EVX020, First-in-class KIF20A inhibitor - Next generation ADC payload
Highly selective and potent KIF20A inhibitor
Mechanism of Action identified: both tumor selective and anti-mitotic
Preclinical efficacy demonstrated against multiple hematologic and solid tumors
The KIF20A kinesin
The microtubule associated motor protein KIF20A plays a key role in spindle organization during cytokinesis, the last step of cell division, when the two daughter cells become physically separated [1],[2].
KIF20A is also involved in the function of the Golgi apparatus[3] (the cell’s “traffic center”) where it is responsible for the fission and exit of secretion vesicles [4][5], a mechanism that is essential to ensure the transport of newly synthesized molecules to the cell surface to promote the growth and migration of cancer cells.
KIF20A is overexpressed in many cancers[6][7][8][9][10][11] and this dysregulation is associated with disease progression and poor survival outcome[12][13]. Thus, unlike chemotherapies, KIF20A inhibition should specifically affect cancer cells and spare healthy cells.
Furthermore, the Golgi apparatus in cancer cells is constitutively disassembled to accelerate protein trafficking and cell proliferation [14][15]. This fragmented Gogi is more sensitive to KIF20A inhibition.
EVX020, First-in-class selective KIF20A inhibitor
Originally identified[16] in partnership with the discoverers of anti-tubulin agents docetaxel and vinorelbine (ICSN, CNRS, Paris Saclay University), EVX020 (formerly DIACC2010) is a small molecule that selectively inhibits KIF20A, while preserving the activity of other related kinesins. After turning KIF20A off:
- Cytokinesis is blocked, leading to multinucleated cells and mitotic arrest (G2/M blockade).
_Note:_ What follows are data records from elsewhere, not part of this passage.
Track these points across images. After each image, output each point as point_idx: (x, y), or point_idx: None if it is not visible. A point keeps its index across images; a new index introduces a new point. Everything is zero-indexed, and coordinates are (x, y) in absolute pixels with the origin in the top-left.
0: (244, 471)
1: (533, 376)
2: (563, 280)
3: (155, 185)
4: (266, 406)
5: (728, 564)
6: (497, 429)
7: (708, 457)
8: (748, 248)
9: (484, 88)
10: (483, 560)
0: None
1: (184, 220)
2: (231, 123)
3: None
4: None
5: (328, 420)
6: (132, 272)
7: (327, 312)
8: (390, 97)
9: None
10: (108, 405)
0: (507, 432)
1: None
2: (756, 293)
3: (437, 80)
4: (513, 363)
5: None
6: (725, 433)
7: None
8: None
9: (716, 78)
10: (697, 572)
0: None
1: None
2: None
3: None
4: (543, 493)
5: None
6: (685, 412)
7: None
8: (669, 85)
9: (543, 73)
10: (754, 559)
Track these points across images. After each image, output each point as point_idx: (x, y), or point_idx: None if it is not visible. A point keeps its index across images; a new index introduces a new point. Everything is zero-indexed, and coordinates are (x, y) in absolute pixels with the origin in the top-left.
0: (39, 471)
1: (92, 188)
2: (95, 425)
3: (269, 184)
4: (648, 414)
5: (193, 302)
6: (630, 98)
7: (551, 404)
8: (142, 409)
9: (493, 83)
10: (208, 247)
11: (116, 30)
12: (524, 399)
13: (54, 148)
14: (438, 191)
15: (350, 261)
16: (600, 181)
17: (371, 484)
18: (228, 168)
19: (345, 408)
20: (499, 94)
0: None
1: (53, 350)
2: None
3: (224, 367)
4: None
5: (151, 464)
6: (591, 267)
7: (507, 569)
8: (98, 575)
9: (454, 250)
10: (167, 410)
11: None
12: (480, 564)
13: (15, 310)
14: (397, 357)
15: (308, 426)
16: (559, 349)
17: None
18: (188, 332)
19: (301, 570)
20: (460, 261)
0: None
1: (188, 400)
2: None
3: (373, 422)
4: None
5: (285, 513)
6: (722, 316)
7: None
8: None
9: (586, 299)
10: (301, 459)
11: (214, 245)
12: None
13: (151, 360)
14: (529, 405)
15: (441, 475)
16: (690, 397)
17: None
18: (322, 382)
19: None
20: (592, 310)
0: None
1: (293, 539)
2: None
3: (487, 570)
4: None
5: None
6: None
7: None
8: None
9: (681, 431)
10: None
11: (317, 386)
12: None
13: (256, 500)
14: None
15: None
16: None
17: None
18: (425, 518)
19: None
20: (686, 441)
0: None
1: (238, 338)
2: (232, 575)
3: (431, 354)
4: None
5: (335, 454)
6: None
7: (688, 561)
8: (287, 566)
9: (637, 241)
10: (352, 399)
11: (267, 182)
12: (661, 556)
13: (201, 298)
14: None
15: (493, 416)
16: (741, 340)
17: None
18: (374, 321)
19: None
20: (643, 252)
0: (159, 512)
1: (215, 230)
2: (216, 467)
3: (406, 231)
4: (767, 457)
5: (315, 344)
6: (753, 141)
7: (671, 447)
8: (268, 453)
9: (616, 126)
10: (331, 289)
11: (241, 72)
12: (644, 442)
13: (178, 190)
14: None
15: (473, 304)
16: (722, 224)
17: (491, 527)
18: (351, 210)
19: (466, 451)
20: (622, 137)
- Secretion from the Golgi apparatus is blocked, leading to Golgi scattering and cell death (caspase activation and apoptosis induction).
EVX020 treatment leads to complete Golgi scattering and cell death in cancer cells
T24 bladder cancer cells were treated with EVX020 (100 nM, 50h) followed by IF analyses
Preclinical results
EVX020 exhibits high in vitro cytotoxic activity against a very large number of human cancer cell lines (IC50 in the 10-100 nM range). No cytotoxicity was observed on non-proliferative normal cells, such as primary hepatocytes and PBMC (IC50 > 50µM).
Tumor growth inhibition and survival increase were demonstrated in vivo in multiple hematologic and solid tumors, including AML & lymphoma, pancreatic / breast / colon / lung / bladder ca. models (i.v. injection at 200 mg/kg once a week).
Furthermore, target engagement (Golgi scattering) was confirmed in vitro and in vivo. [17][18].
Poster presented at ASH 2022
E-Poster presented at AACR2022
EVX020 development as a new payload for ADC
EVX020 clinical development has been plagued by formulation issues and the company intends to validate its potential as a potent, selective and safe molecule, with a broad spectrum of efficacy, that fits ideally as a new payload candidate for ADCs.
After having successfully completed the feasibility of conjugation and drug release with a conventional peptidic cleavable linker, the assessment of preclinical efficacy of ADC containing EVX020 as payload is ongoing, supported by innovation grant from Bpifrance, aiming to demonstrate superior efficacy and improved therapeutic index, as compared to marketed ADCs.